François, Urbain, Celeste Bonnin

1795 - 1862

Informations générales
  • Né le 10 mars 1795 à Nouallié (Vienne - France)
  • Décédé le 17 mars 1862 à Civray (Vienne - France)

Mandats à l'Assemblée nationale ou à la Chambre des députés

Régime politique
Monarchie de Juillet - Chambre des députés
Législature
Ve législature
Mandat
Du 29 juin 1839 au 12 juin 1842
Département
Vienne
Groupe
Opposition dynastique
Régime politique
Monarchie de Juillet - Chambre des députés
Législature
VIe législature
Mandat
Du 9 juillet 1842 au 6 juillet 1846
Département
Vienne
Groupe
Opposition dynastique
Régime politique
Monarchie de Juillet - Chambre des députés
Législature
VIIe législature
Mandat
Du 1er août 1846 au 24 février 1848
Département
Vienne
Groupe
Opposition dynastique
Régime politique
Deuxième République
Législature
Assemblée nationale constituante
Mandat
Du 23 avril 1848 au 26 mai 1849
Département
Vienne
Groupe
Cavaignac

Biographies

Biographie extraite du dictionnaire des parlementaires français de 1789 à 1889 (Adolphe Robert et Gaston Cougny)

Député de 1839 à 1848, représentant du peuple à l'Assemblée constituante de 1848, né à Nouaillé (Vienne), le 10 mars 1795, mort à Civray, (Vienne), le 17 mars 1862, il étudia le droit à Poitiers, succéda en 1821 à son père qui était notaire à Voulesme dans la Vienne, et s'occupa en même temps avec zèle de politique libérale.

Il fut un des promoteurs de la candidature et du succès électoral du général Demarçay, fit partie, après juillet 1830, de l'association nationale pour l'expulsion à perpétuité de la branche aînée des Bourbons, et publia quelques études sur des questions agricoles et économiques.
A la mort de Demarçay, le 3e collège électoral de la Vienne (Civray), ayant dû élire un nouveau député, fit choix de M. Bonnin, qui avait adressé aux électeurs cette déclaration : « Le rôle de solliciteur est en dehors de mon caractère, et irait mal à mes habitudes. Je n'accepterai ni places, ni fonctions, ni honneurs, ni distinctions. Mon ambition est de servir le pays, la France, l'humanité, et la liberté dont la saine intelligence doit un jour vivifier le monde. »
Arrivé au Parlement, Bonnin prit place à gauche, vota avec Odilon Barrot et l'opposition dynastique, désapprouva l'adresse de 1841, appuya la proposition de loi relative au travail des enfants dans les manufactures, ainsi que plusieurs propositions d'utilité publique. Il fut nommé, en 1840, secrétaire du comité agricole qui s'était formé dans le sein de la Chambre et à l'organisation duquel il avait coopéré. Réélu le 9 juillet 1842, par 136 voix (223 votants, 288 inscrits), et le 1er août 1846, par 156 voix (280 votants, 330 inscrits), contre 120 à M. Bourlon, il continua de voter avec l'opposition, notamment contre l'indemnité Pritchard (1845); il combattit Guizot et s'associa (février 1848) à la demande de mise en accusation de ce ministre.

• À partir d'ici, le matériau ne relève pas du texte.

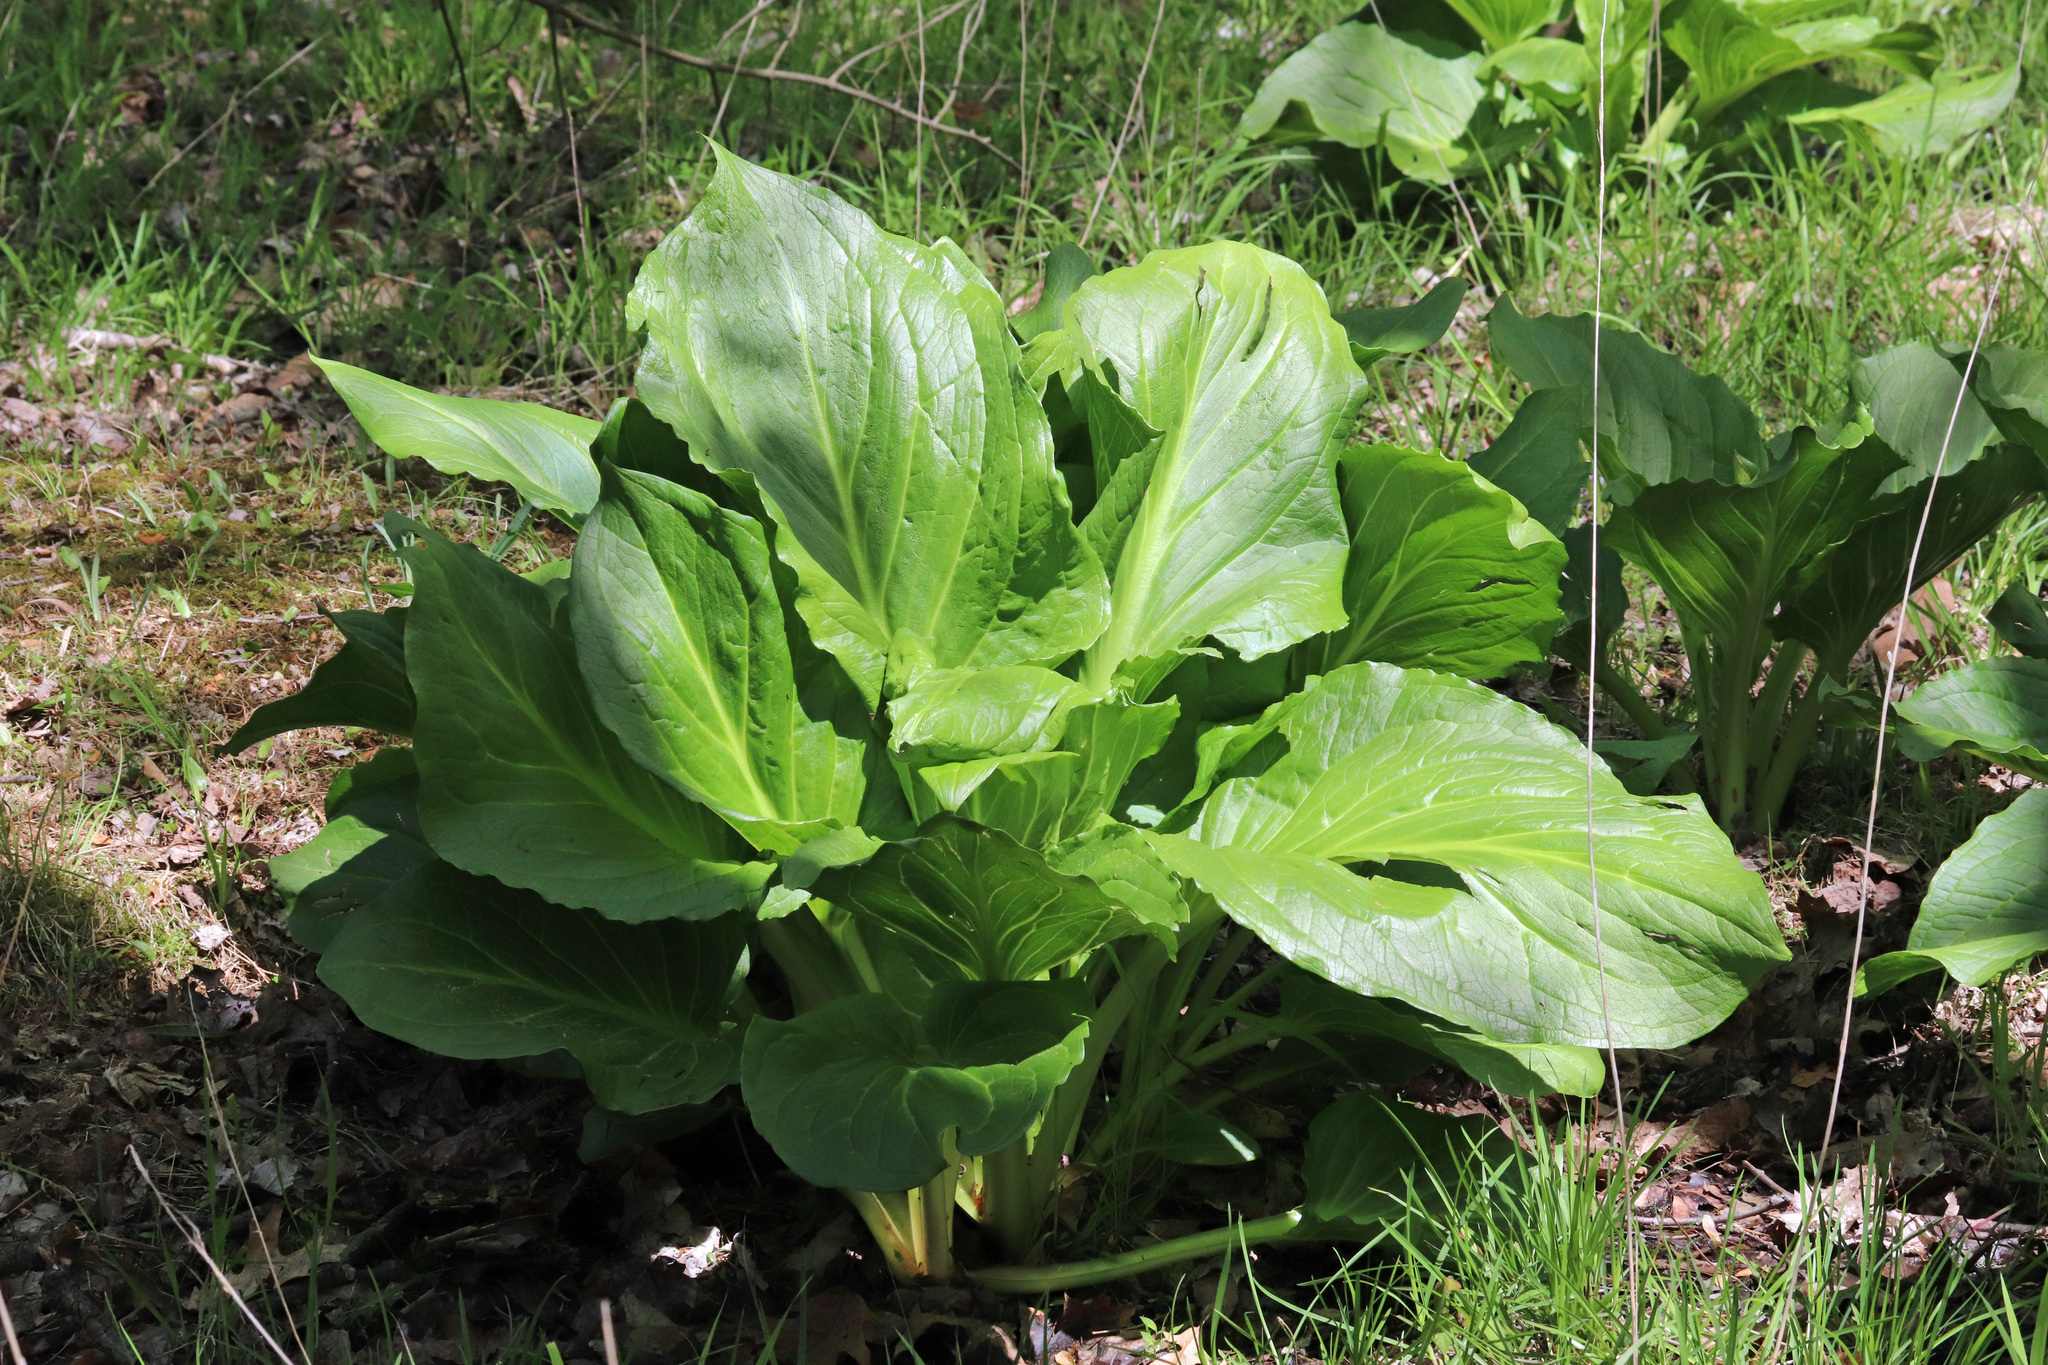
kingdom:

Républicain modéré, il fut élu, le 23 avril 1848, représentant de la Vienne à l'Assemblée constituante, par 49,909 voix sur 70,722 votants, et vota pour le gouvernement de Cavaignac, tout en se rapprochant parfois des républicains plus avancés. Il se prononça:

- le 9 août 1848, pour le rétablissement du cautionnement ;
- le 26 août, pour les poursuites contre Louis Blanc et Caussidière ;
- le 1er septembre, contre le rétablissement de la contrainte par corps ;
- le 18 septembre, pour l'abolition de la peine de mort;
- le 4 octobre, pour l'incomptabilité des fonctions ;
- le 7 octobre, contre l'amendement Grévy;
- le 21 octobre, pour l'abolition du remplacement militaire;
- le 2 novembre, contre le droit au travail;
- le 25 novembre, pour l'ordre du jour en l'honneur de Cavaignac;
- le 27 décembre, pour la suppression de l'impôt du sel;
- le 12 janvier 1949, contre la proposition Rateau;
- le 21 mars, contre l'interdiction des clubs.

Adversaire de L.-N. Bonaparte et de ses ministres, il vota:

- le 16 avril 1849, contre les crédits de l'expédition de Rome;
- le 14 mai, pour l'abolition de l'impôt des boissons,
- et le 26 mai, pour la mise en liberté des transportés.
M. Bonnin ne fit pas partie de l'Assemblée législative.